**TASK PROMPT:**
Search each line below for "begin", then return the lines where it appears.

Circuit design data
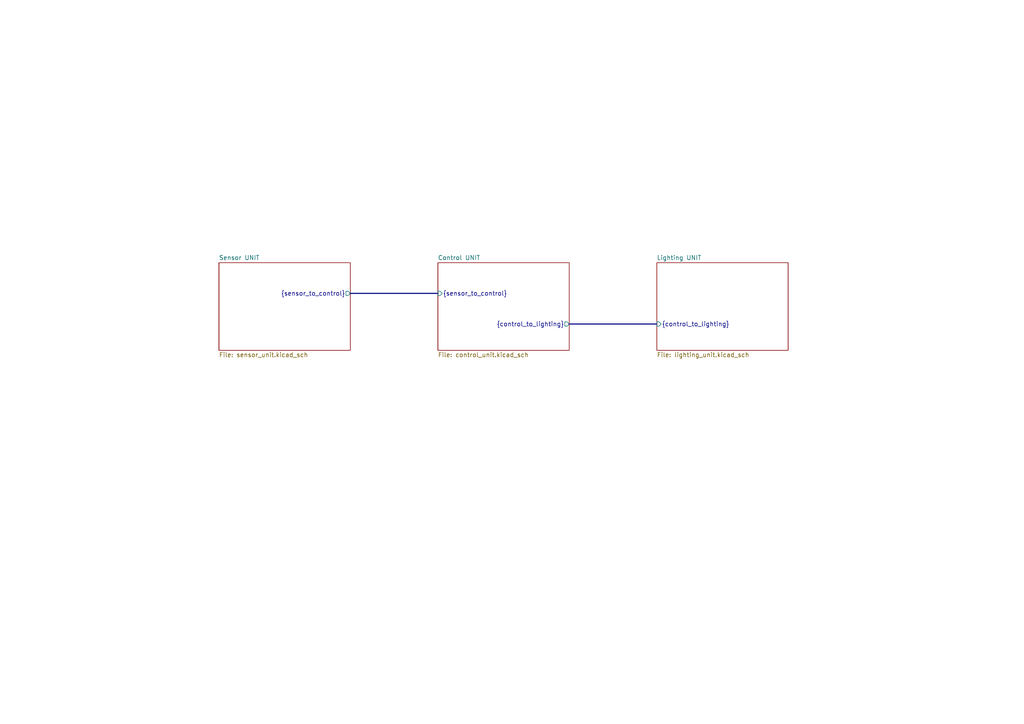
<source format=kicad_sch>
(kicad_sch
	(version 20231120)
	(generator "eeschema")
	(generator_version "8.0")
	(uuid "becb8d68-b287-47c5-9156-e53712089464")
	(paper "A4")
	(title_block
		(title "Block diagram of Drone control board units")
		(date "2024-07-09")
		(company "SCHOOL OF AIR DEFENCE - TANGA")
	)
	(lib_symbols)
	(bus_alias "control_to_lighting"
		(members "front_pin" "landing_pin" "beacon_pin" "strobe_pin" "nav_red_pin"
			"nav_green_pin" "nav_white_pin"
		)
	)
	(bus
		(pts
			(xy 165.1 93.98) (xy 190.5 93.98)
		)
		(stroke
			(width 0)
			(type default)
		)
		(uuid "33e47091-ec43-4f3f-9389-b1d03b5846bb")
	)
	(bus
		(pts
			(xy 101.6 85.09) (xy 127 85.09)
		)
		(stroke
			(width 0)
			(type default)
		)
		(uuid "48636a35-737f-49f4-8fb7-b3b013833e1e")
	)
	(sheet
		(at 127 76.2)
		(size 38.1 25.4)
		(fields_autoplaced yes)
		(stroke
			(width 0.1524)
			(type solid)
		)
		(fill
			(color 0 0 0 0.0000)
		)
		(uuid "671b72ba-f239-4872-9c6b-04ef43419eae")
		(property "Sheetname" "Control UNIT"
			(at 127 75.4884 0)
			(effects
				(font
					(size 1.27 1.27)
				)
				(justify left bottom)
			)
		)
		(property "Sheetfile" "control_unit.kicad_sch"
			(at 127 102.1846 0)
			(effects
				(font
					(size 1.27 1.27)
				)
				(justify left top)
			)
		)
		(pin "{control_to_lighting}" output
			(at 165.1 93.98 0)
			(effects
				(font
					(size 1.27 1.27)
				)
				(justify right)
			)
			(uuid "af55a49c-1481-401d-9a63-2aab04384da5")
		)
		(pin "{sensor_to_control}" input
			(at 127 85.09 180)
			(effects
				(font
					(size 1.27 1.27)
				)
				(justify left)
			)
			(uuid "d54b6836-2e37-4edf-88d1-7566aa84d5c5")
		)
		(instances
			(project "control_body"
				(path "/becb8d68-b287-47c5-9156-e53712089464"
					(page "2")
				)
			)
		)
	)
	(sheet
		(at 190.5 76.2)
		(size 38.1 25.4)
		(fields_autoplaced yes)
		(stroke
			(width 0.1524)
			(type solid)
		)
		(fill
			(color 0 0 0 0.0000)
		)
		(uuid "736cd8d8-d10d-4c50-875f-367576f865ea")
		(property "Sheetname" "Lighting UNIT"
			(at 190.5 75.4884 0)
			(effects
				(font
					(size 1.27 1.27)
				)
				(justify left bottom)
			)
		)
		(property "Sheetfile" "lighting_unit.kicad_sch"
			(at 190.5 102.1846 0)
			(effects
				(font
					(size 1.27 1.27)
				)
				(justify left top)
			)
		)
		(pin "{control_to_lighting}" input
			(at 190.5 93.98 180)
			(effects
				(font
					(size 1.27 1.27)
				)
				(justify left)
			)
			(uuid "fe2cded0-5ef0-4184-8680-3f4d0e50cef0")
		)
		(instances
			(project "control_body"
				(path "/becb8d68-b287-47c5-9156-e53712089464"
					(page "4")
				)
			)
		)
	)
	(sheet
		(at 63.5 76.2)
		(size 38.1 25.4)
		(fields_autoplaced yes)
		(stroke
			(width 0.1524)
			(type solid)
		)
		(fill
			(color 0 0 0 0.0000)
		)
		(uuid "c9744376-716c-4539-ba33-11d2c4299529")
		(property "Sheetname" "Sensor UNIT"
			(at 63.5 75.4884 0)
			(effects
				(font
					(size 1.27 1.27)
				)
				(justify left bottom)
			)
		)
		(property "Sheetfile" "sensor_unit.kicad_sch"
			(at 63.5 102.1846 0)
			(effects
				(font
					(size 1.27 1.27)
				)
				(justify left top)
			)
		)
		(pin "{sensor_to_control}" output
			(at 101.6 85.09 0)
			(effects
				(font
					(size 1.27 1.27)
				)
				(justify right)
			)
			(uuid "77c62809-d1dd-4693-b66e-747fd852c66f")
		)
		(instances
			(project "control_body"
				(path "/becb8d68-b287-47c5-9156-e53712089464"
					(page "3")
				)
			)
		)
	)
	(sheet_instances
		(path "/"
			(page "1")
		)
	)
)

</source>
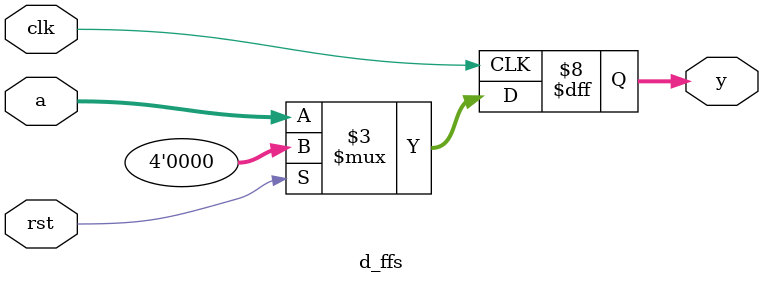
<source format=v>
module d_ffs(clk,rst,a,y);

input clk,rst;
input [3:0] a;
output reg [3:0] y;

reg [3:0] n1;
//wire n2;

//assign n2 = n1&b;
//Before introducing NBA
always@(posedge clk) begin 
	if(rst) begin 
		n1 = 0;
		y  = 0;
	end else begin 
		n1 = a;
		y  = n1;
	end
end
endmodule 

</source>
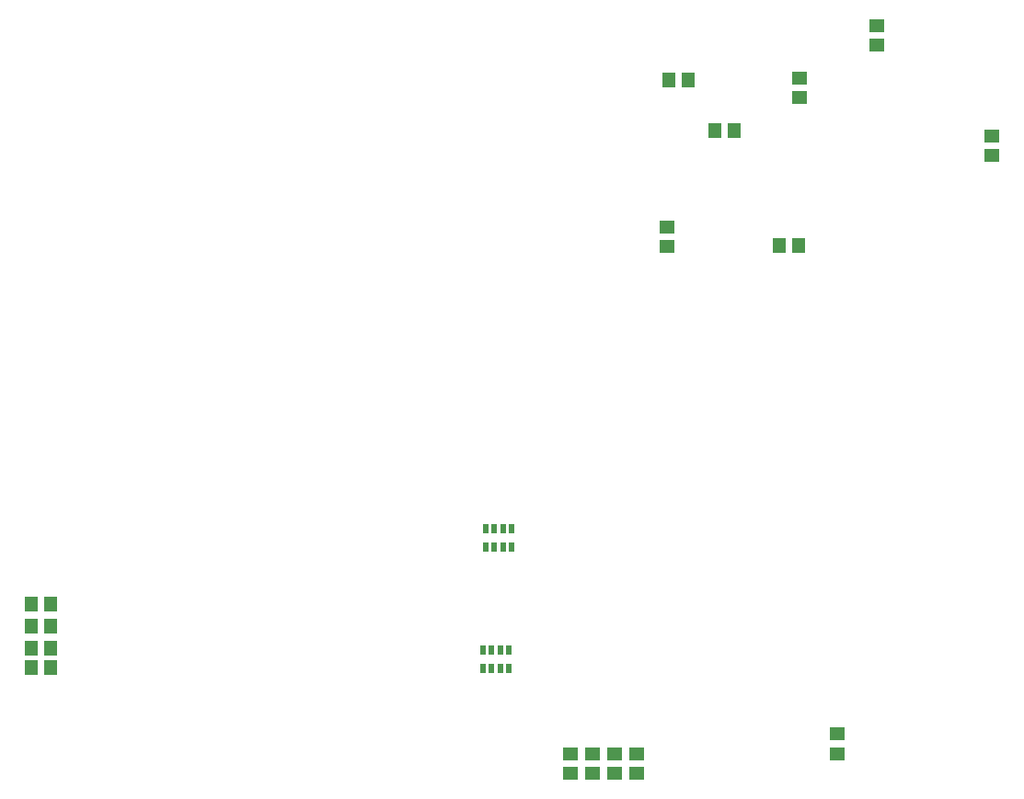
<source format=gbp>
%FSLAX25Y25*%
%MOIN*%
G70*
G01*
G75*
G04 Layer_Color=128*
%ADD10R,0.09449X0.07087*%
%ADD11O,0.02756X0.09843*%
%ADD12R,0.03937X0.11417*%
%ADD13R,0.40945X0.31496*%
%ADD14R,0.05512X0.04724*%
%ADD15R,0.04724X0.05512*%
%ADD16R,0.21654X0.23228*%
%ADD17R,0.03543X0.07087*%
%ADD18R,0.04528X0.02362*%
%ADD19R,0.06693X0.06693*%
%ADD20R,0.09252X0.20276*%
%ADD21R,0.07992X0.08976*%
%ADD22R,0.09843X0.05512*%
%ADD23R,0.06693X0.06693*%
%ADD24R,0.19685X0.31496*%
%ADD25R,0.09449X0.03937*%
%ADD26R,0.09449X0.12992*%
%ADD27R,0.08465X0.11221*%
G04:AMPARAMS|DCode=28|XSize=11.81mil|YSize=59.06mil|CornerRadius=2.95mil|HoleSize=0mil|Usage=FLASHONLY|Rotation=90.000|XOffset=0mil|YOffset=0mil|HoleType=Round|Shape=RoundedRectangle|*
%AMROUNDEDRECTD28*
21,1,0.01181,0.05315,0,0,90.0*
21,1,0.00591,0.05906,0,0,90.0*
1,1,0.00591,0.02658,0.00295*
1,1,0.00591,0.02658,-0.00295*
1,1,0.00591,-0.02658,-0.00295*
1,1,0.00591,-0.02658,0.00295*
%
%ADD28ROUNDEDRECTD28*%
G04:AMPARAMS|DCode=29|XSize=11.81mil|YSize=59.06mil|CornerRadius=2.95mil|HoleSize=0mil|Usage=FLASHONLY|Rotation=180.000|XOffset=0mil|YOffset=0mil|HoleType=Round|Shape=RoundedRectangle|*
%AMROUNDEDRECTD29*
21,1,0.01181,0.05315,0,0,180.0*
21,1,0.00591,0.05906,0,0,180.0*
1,1,0.00591,-0.00295,0.02658*
1,1,0.00591,0.00295,0.02658*
1,1,0.00591,0.00295,-0.02658*
1,1,0.00591,-0.00295,-0.02658*
%
%ADD29ROUNDEDRECTD29*%
%ADD30R,0.07874X0.03150*%
%ADD31R,0.07874X0.02992*%
%ADD32O,0.06102X0.00984*%
%ADD33O,0.00984X0.06102*%
%ADD34O,0.08858X0.02362*%
%ADD35O,0.09843X0.02756*%
%ADD36R,0.07284X0.16339*%
%ADD37R,0.02362X0.04528*%
%ADD38R,0.20276X0.09252*%
G04:AMPARAMS|DCode=39|XSize=25.59mil|YSize=64.96mil|CornerRadius=1.92mil|HoleSize=0mil|Usage=FLASHONLY|Rotation=0.000|XOffset=0mil|YOffset=0mil|HoleType=Round|Shape=RoundedRectangle|*
%AMROUNDEDRECTD39*
21,1,0.02559,0.06112,0,0,0.0*
21,1,0.02175,0.06496,0,0,0.0*
1,1,0.00384,0.01088,-0.03056*
1,1,0.00384,-0.01088,-0.03056*
1,1,0.00384,-0.01088,0.03056*
1,1,0.00384,0.01088,0.03056*
%
%ADD39ROUNDEDRECTD39*%
%ADD40C,0.01000*%
%ADD41C,0.04000*%
%ADD42C,0.02000*%
%ADD43C,0.10000*%
%ADD44C,0.12000*%
%ADD45C,0.07874*%
%ADD46O,0.07874X0.03937*%
%ADD47O,0.07874X0.03937*%
%ADD48C,0.10000*%
%ADD49C,0.05906*%
%ADD50R,0.05906X0.05906*%
%ADD51C,0.06299*%
%ADD52C,0.11000*%
%ADD53C,0.15748*%
%ADD54R,0.07284X0.07284*%
%ADD55C,0.07284*%
%ADD56R,0.07874X0.07874*%
%ADD57C,0.11811*%
%ADD58C,0.01500*%
%ADD59C,0.01600*%
%ADD60C,0.03500*%
%ADD61C,0.06000*%
%ADD62C,0.03000*%
%ADD63C,0.07000*%
%ADD64R,0.02165X0.03543*%
%ADD65C,0.00984*%
%ADD66C,0.00787*%
%ADD67C,0.01969*%
%ADD68C,0.02362*%
%ADD69C,0.00800*%
%ADD70C,0.00600*%
%ADD71R,0.10249X0.07887*%
%ADD72O,0.03556X0.10642*%
%ADD73R,0.04737X0.12217*%
%ADD74R,0.41745X0.32296*%
%ADD75R,0.06312X0.05524*%
%ADD76R,0.05524X0.06312*%
%ADD77R,0.22453X0.24028*%
%ADD78R,0.04343X0.07887*%
%ADD79R,0.05328X0.03162*%
%ADD80R,0.07493X0.07493*%
%ADD81R,0.10052X0.21076*%
%ADD82R,0.08792X0.09776*%
%ADD83R,0.10642X0.06312*%
%ADD84R,0.07493X0.07493*%
%ADD85R,0.20485X0.32296*%
%ADD86R,0.10249X0.04737*%
%ADD87R,0.10249X0.13792*%
%ADD88R,0.09265X0.12020*%
G04:AMPARAMS|DCode=89|XSize=19.81mil|YSize=67.06mil|CornerRadius=6.95mil|HoleSize=0mil|Usage=FLASHONLY|Rotation=90.000|XOffset=0mil|YOffset=0mil|HoleType=Round|Shape=RoundedRectangle|*
%AMROUNDEDRECTD89*
21,1,0.01981,0.05315,0,0,90.0*
21,1,0.00591,0.06706,0,0,90.0*
1,1,0.01391,0.02658,0.00295*
1,1,0.01391,0.02658,-0.00295*
1,1,0.01391,-0.02658,-0.00295*
1,1,0.01391,-0.02658,0.00295*
%
%ADD89ROUNDEDRECTD89*%
G04:AMPARAMS|DCode=90|XSize=19.81mil|YSize=67.06mil|CornerRadius=6.95mil|HoleSize=0mil|Usage=FLASHONLY|Rotation=180.000|XOffset=0mil|YOffset=0mil|HoleType=Round|Shape=RoundedRectangle|*
%AMROUNDEDRECTD90*
21,1,0.01981,0.05315,0,0,180.0*
21,1,0.00591,0.06706,0,0,180.0*
1,1,0.01391,-0.00295,0.02658*
1,1,0.01391,0.00295,0.02658*
1,1,0.01391,0.00295,-0.02658*
1,1,0.01391,-0.00295,-0.02658*
%
%ADD90ROUNDEDRECTD90*%
%ADD91R,0.08674X0.03950*%
%ADD92R,0.08674X0.03792*%
%ADD93O,0.06902X0.01784*%
%ADD94O,0.01784X0.06902*%
%ADD95O,0.09658X0.03162*%
%ADD96O,0.10642X0.03556*%
%ADD97R,0.08083X0.17139*%
%ADD98R,0.03162X0.05328*%
%ADD99R,0.21076X0.10052*%
G04:AMPARAMS|DCode=100|XSize=33.59mil|YSize=72.96mil|CornerRadius=5.92mil|HoleSize=0mil|Usage=FLASHONLY|Rotation=0.000|XOffset=0mil|YOffset=0mil|HoleType=Round|Shape=RoundedRectangle|*
%AMROUNDEDRECTD100*
21,1,0.03359,0.06112,0,0,0.0*
21,1,0.02175,0.07296,0,0,0.0*
1,1,0.01184,0.01088,-0.03056*
1,1,0.01184,-0.01088,-0.03056*
1,1,0.01184,-0.01088,0.03056*
1,1,0.01184,0.01088,0.03056*
%
%ADD100ROUNDEDRECTD100*%
%ADD101C,0.08674*%
%ADD102O,0.08674X0.04737*%
%ADD103O,0.08674X0.04737*%
%ADD104C,0.10800*%
%ADD105C,0.06706*%
%ADD106R,0.06706X0.06706*%
%ADD107C,0.07099*%
%ADD108C,0.11800*%
%ADD109C,0.16548*%
%ADD110R,0.08083X0.08083*%
%ADD111C,0.08083*%
%ADD112R,0.08674X0.08674*%
%ADD113C,0.12611*%
%ADD114R,0.02965X0.04343*%
D14*
X321000Y-59543D02*
D03*
Y-52457D02*
D03*
X273000Y-106457D02*
D03*
Y-113543D02*
D03*
X334600Y-290257D02*
D03*
Y-297343D02*
D03*
X349000Y-40543D02*
D03*
Y-33457D02*
D03*
X390600Y-73457D02*
D03*
Y-80543D02*
D03*
X238000Y-304543D02*
D03*
Y-297457D02*
D03*
X246000Y-304543D02*
D03*
Y-297457D02*
D03*
X254000Y-304543D02*
D03*
Y-297457D02*
D03*
X262000Y-304543D02*
D03*
Y-297457D02*
D03*
D15*
X280543Y-53000D02*
D03*
X273457D02*
D03*
X313457Y-113000D02*
D03*
X320543D02*
D03*
X297343Y-71400D02*
D03*
X290257D02*
D03*
X49543Y-266000D02*
D03*
X42457D02*
D03*
X49543Y-259000D02*
D03*
X42457D02*
D03*
X49543Y-251000D02*
D03*
X42457D02*
D03*
X49543Y-243000D02*
D03*
X42457D02*
D03*
D64*
X206276Y-259653D02*
D03*
X209425D02*
D03*
X212575D02*
D03*
X215724D02*
D03*
X206276Y-266347D02*
D03*
X209425D02*
D03*
X212575D02*
D03*
X215724D02*
D03*
X207276Y-215653D02*
D03*
X210425D02*
D03*
X213575D02*
D03*
X216724D02*
D03*
X207276Y-222346D02*
D03*
X210425D02*
D03*
X213575D02*
D03*
X216724D02*
D03*
M02*

</source>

**EXERCISE SOLUTION:**
always@(posedge clk) begin 
	if(rst) begin 
	end else begin 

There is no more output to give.